**Data extract**:

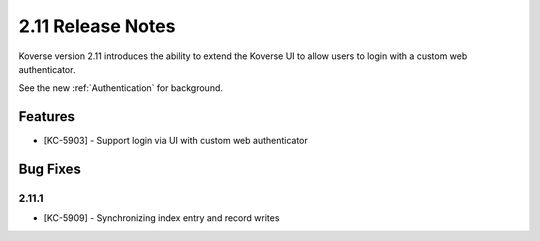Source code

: .. _Version211ReleaseNotes:

2.11 Release Notes
==================

Koverse version 2.11 introduces the ability to extend the Koverse UI to allow users to login with a custom web authenticator.

See the new :ref:`Authentication` for background.

Features
------------

- [KC-5903] - Support login via UI with custom web authenticator


Bug Fixes
---------

2.11.1
^^^^^^

- [KC-5909] - Synchronizing index entry and record writes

**Brief**: Take every entry and repeat it verbatim, minus the pictures.

**Answer section**:
Source code

: .. _Version211ReleaseNotes:

2.11 Release Notes
==================

Koverse version 2.11 introduces the ability to extend the Koverse UI to allow users to login with a custom web authenticator.

See the new :ref:`Authentication` for background.

Features
------------

- [KC-5903] - Support login via UI with custom web authenticator


Bug Fixes
---------

2.11.1
^^^^^^

- [KC-5909] - Synchronizing index entry and record writes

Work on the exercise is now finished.